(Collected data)
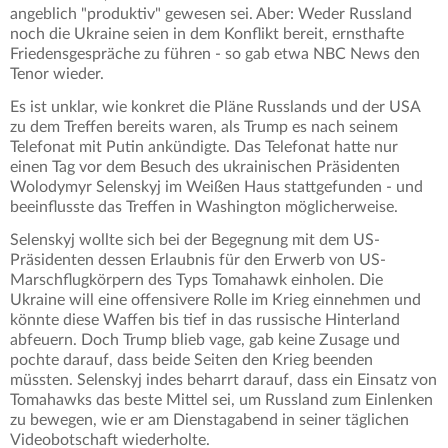
angeblich "produktiv" gewesen sei. Aber: Weder Russland
noch die Ukraine seien in dem Konflikt bereit, ernsthafte
Friedensgespräche zu führen - so gab etwa NBC News den
Tenor wieder.
Es ist unklar, wie konkret die Pläne Russlands und der USA
zu dem Treffen bereits waren, als Trump es nach seinem
Telefonat mit Putin ankündigte. Das Telefonat hatte nur
einen Tag vor dem Besuch des ukrainischen Präsidenten
Wolodymyr Selenskyj im Weißen Haus stattgefunden - und
beeinflusste das Treffen in Washington möglicherweise.
Selenskyj wollte sich bei der Begegnung mit dem US-
Präsidenten dessen Erlaubnis für den Erwerb von US-
Marschflugkörpern des Typs Tomahawk einholen. Die
Ukraine will eine offensivere Rolle im Krieg einnehmen und
könnte diese Waffen bis tief in das russische Hinterland
abfeuern. Doch Trump blieb vage, gab keine Zusage und
pochte darauf, dass beide Seiten den Krieg beenden
müssten. Selenskyj indes beharrt darauf, dass ein Einsatz von
Tomahawks das beste Mittel sei, um Russland zum Einlenken
zu bewegen, wie er am Dienstagabend in seiner täglichen
Videobotschaft wiederholte.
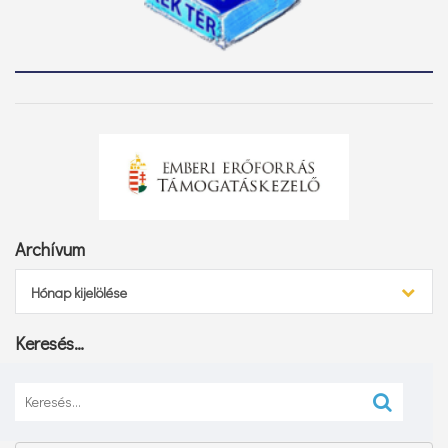
Archívum
Archívum
Hónap kijelölése
Keresés…
Keresés:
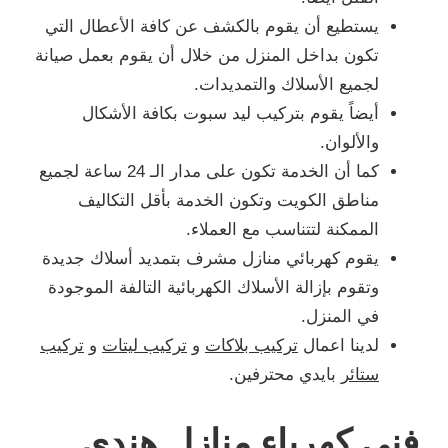
يستطيع أن يقوم بالكشف عن كافة الأعطال التي
تكون بداخل المنزل من خلال أن يقوم بعمل صيانة
لجميع الأسلاك والتمديدات.
أيضاً يقوم بتركيب ليد سبوت بكافة الأشكال
والألوان.
كما أن الخدمة تكون على مدار الـ 24 ساعة لجميع
مناطق الكويت وتكون الخدمة بأقل التكاليف
الممكنة لتتناسب مع العملاء.
يقوم كهربائي منازل مشرف بتمديد أسلاك جديدة
وتقوم بإزالة الأسلاك الكهربائية التالفة الموجودة
في المنزل.
لدينا اعمال
تركيب بلاكات
و
تركيب ليتات
و
تركيب
ستائر
بايدي محترفين.
فني كهرباء منازل هندي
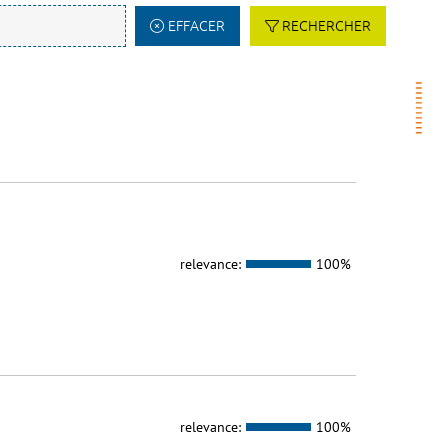
EFFACER
RECHERCHER
relevance:
100%
relevance:
100%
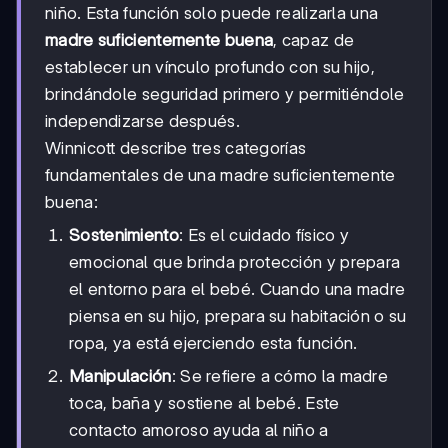
niño. Esta función solo puede realizarla una
madre suficientemente buena
, capaz de
establecer un vínculo profundo con su hijo,
brindándole seguridad primero y permitiéndole
independizarse después.
Winnicott describe tres categorías
fundamentales de una madre suficientemente
buena:
Sostenimiento
: Es el cuidado físico y
emocional que brinda protección y prepara
el entorno para el bebé. Cuando una madre
piensa en su hijo, prepara su habitación o su
ropa, ya está ejerciendo esta función.
Manipulación
: Se refiere a cómo la madre
toca, baña y sostiene al bebé. Este
contacto amoroso ayuda al niño a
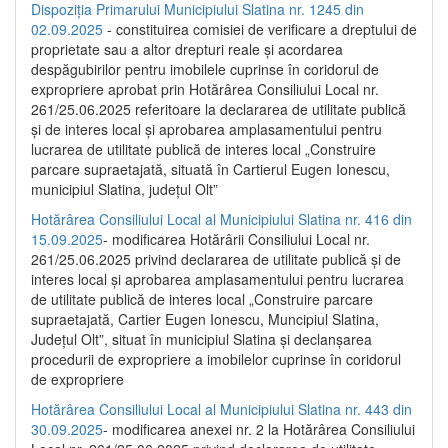
Dispoziția Primarului Municipiului Slatina nr. 1245 din
02.09.2025
- constituirea comisiei de verificare a dreptului de
proprietate sau a altor drepturi reale și acordarea
despăgubirilor pentru imobilele cuprinse în coridorul de
expropriere aprobat prin Hotărârea Consiliului Local nr.
261/25.06.2025 referitoare la declararea de utilitate publică
și de interes local și aprobarea amplasamentului pentru
lucrarea de utilitate publică de interes local „Construire
parcare supraetajată, situată în Cartierul Eugen Ionescu,
municipiul Slatina, județul Olt”
Hotărârea Consiliului Local al Municipiului Slatina nr. 416 din
15.09.2025
- modificarea Hotărârii Consiliului Local nr.
261/25.06.2025 privind declararea de utilitate publică și de
interes local și aprobarea amplasamentului pentru lucrarea
de utilitate publică de interes local „Construire parcare
supraetajată, Cartier Eugen Ionescu, Muncipiul Slatina,
Județul Olt”, situat în municipiul Slatina și declanșarea
procedurii de expropriere a imobilelor cuprinse în coridorul
de expropriere
Hotărârea Consiliului Local al Municipiului Slatina nr. 443 din
30.09.2025
- modificarea anexei nr. 2 la Hotărârea Consiliului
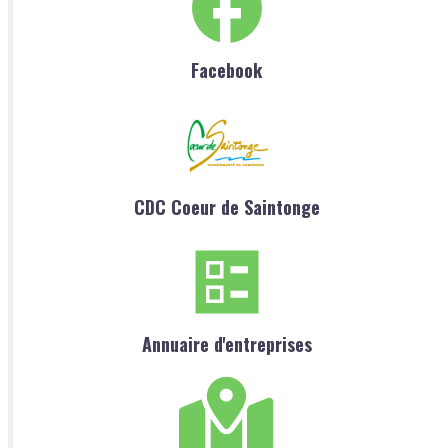
Facebook
CDC Coeur de Saintonge
Annuaire d'entreprises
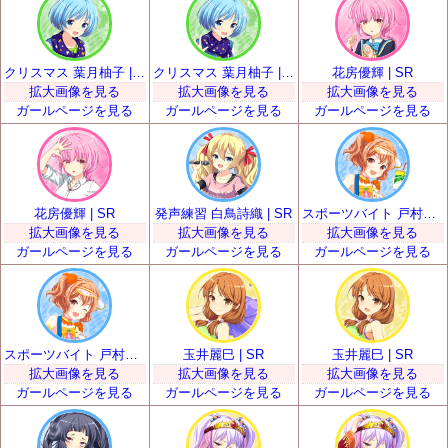
クリスマス 葉月柚子 | SR
クリスマス 葉月柚子 | SR
花房優輝 | SR
拡大画像を見る
拡大画像を見る
拡大画像を見る
ガールページを見る
ガールページを見る
ガールページを見る
花房優輝 | SR
発声練習 白鳥詩織 | SR
スポーツバイト 戸村美知留 | SR
拡大画像を見る
拡大画像を見る
拡大画像を見る
ガールページを見る
ガールページを見る
ガールページを見る
スポーツバイト 戸村美知留 | SR
玉井麗巳 | SR
玉井麗巳 | SR
拡大画像を見る
拡大画像を見る
拡大画像を見る
ガールページを見る
ガールページを見る
ガールページを見る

__Work to be completed__:
Give every line of the records above again, exactly, and omit the pictures.

__Exercise output__:
angeblich "produktiv" gewesen sei. Aber: Weder Russland
noch die Ukraine seien in dem Konflikt bereit, ernsthafte
Friedensgespräche zu führen - so gab etwa NBC News den
Tenor wieder.
Es ist unklar, wie konkret die Pläne Russlands und der USA
zu dem Treffen bereits waren, als Trump es nach seinem
Telefonat mit Putin ankündigte. Das Telefonat hatte nur
einen Tag vor dem Besuch des ukrainischen Präsidenten
Wolodymyr Selenskyj im Weißen Haus stattgefunden - und
beeinflusste das Treffen in Washington möglicherweise.
Selenskyj wollte sich bei der Begegnung mit dem US-
Präsidenten dessen Erlaubnis für den Erwerb von US-
Marschflugkörpern des Typs Tomahawk einholen. Die
Ukraine will eine offensivere Rolle im Krieg einnehmen und
könnte diese Waffen bis tief in das russische Hinterland
abfeuern. Doch Trump blieb vage, gab keine Zusage und
pochte darauf, dass beide Seiten den Krieg beenden
müssten. Selenskyj indes beharrt darauf, dass ein Einsatz von
Tomahawks das beste Mittel sei, um Russland zum Einlenken
zu bewegen, wie er am Dienstagabend in seiner täglichen
Videobotschaft wiederholte.
Archívum
Archívum
Hónap kijelölése
Keresés…
Keresés:
يستطيع أن يقوم بالكشف عن كافة الأعطال التي
تكون بداخل المنزل من خلال أن يقوم بعمل صيانة
لجميع الأسلاك والتمديدات.
أيضاً يقوم بتركيب ليد سبوت بكافة الأشكال
والألوان.
كما أن الخدمة تكون على مدار الـ 24 ساعة لجميع
مناطق الكويت وتكون الخدمة بأقل التكاليف
الممكنة لتتناسب مع العملاء.
يقوم كهربائي منازل مشرف بتمديد أسلاك جديدة
وتقوم بإزالة الأسلاك الكهربائية التالفة الموجودة
في المنزل.
لدينا اعمال
تركيب بلاكات
و
تركيب ليتات
و
تركيب
ستائر
بايدي محترفين.
فني كهرباء منازل هندي
EFFACER
RECHERCHER
relevance:
100%
relevance:
100%
niño. Esta función solo puede realizarla una
madre suficientemente buena
, capaz de
establecer un vínculo profundo con su hijo,
brindándole seguridad primero y permitiéndole
independizarse después.
Winnicott describe tres categorías
fundamentales de una madre suficientemente
buena:
Sostenimiento
: Es el cuidado físico y
emocional que brinda protección y prepara
el entorno para el bebé. Cuando una madre
piensa en su hijo, prepara su habitación o su
ropa, ya está ejerciendo esta función.
Manipulación
: Se refiere a cómo la madre
toca, baña y sostiene al bebé. Este
contacto amoroso ayuda al niño a
Dispoziția Primarului Municipiului Slatina nr. 1245 din
02.09.2025
- constituirea comisiei de verificare a dreptului de
proprietate sau a altor drepturi reale și acordarea
despăgubirilor pentru imobilele cuprinse în coridorul de
expropriere aprobat prin Hotărârea Consiliului Local nr.
261/25.06.2025 referitoare la declararea de utilitate publică
și de interes local și aprobarea amplasamentului pentru
lucrarea de utilitate publică de interes local „Construire
parcare supraetajată, situată în Cartierul Eugen Ionescu,
municipiul Slatina, județul Olt”
Hotărârea Consiliului Local al Municipiului Slatina nr. 416 din
15.09.2025
- modificarea Hotărârii Consiliului Local nr.
261/25.06.2025 privind declararea de utilitate publică și de
interes local și aprobarea amplasamentului pentru lucrarea
de utilitate publică de interes local „Construire parcare
supraetajată, Cartier Eugen Ionescu, Muncipiul Slatina,
Județul Olt”, situat în municipiul Slatina și declanșarea
procedurii de expropriere a imobilelor cuprinse în coridorul
de expropriere
Hotărârea Consiliului Local al Municipiului Slatina nr. 443 din
30.09.2025
- modificarea anexei nr. 2 la Hotărârea Consiliului
Facebook
CDC Coeur de Saintonge
Annuaire d'entreprises
クリスマス 葉月柚子 | SR
クリスマス 葉月柚子 | SR
花房優輝 | SR
拡大画像を見る
拡大画像を見る
拡大画像を見る
ガールページを見る
ガールページを見る
ガールページを見る
花房優輝 | SR
発声練習 白鳥詩織 | SR
スポーツバイト 戸村美知留 | SR
拡大画像を見る
拡大画像を見る
拡大画像を見る
ガールページを見る
ガールページを見る
ガールページを見る
スポーツバイト 戸村美知留 | SR
玉井麗巳 | SR
玉井麗巳 | SR
拡大画像を見る
拡大画像を見る
拡大画像を見る
ガールページを見る
ガールページを見る
ガールページを見る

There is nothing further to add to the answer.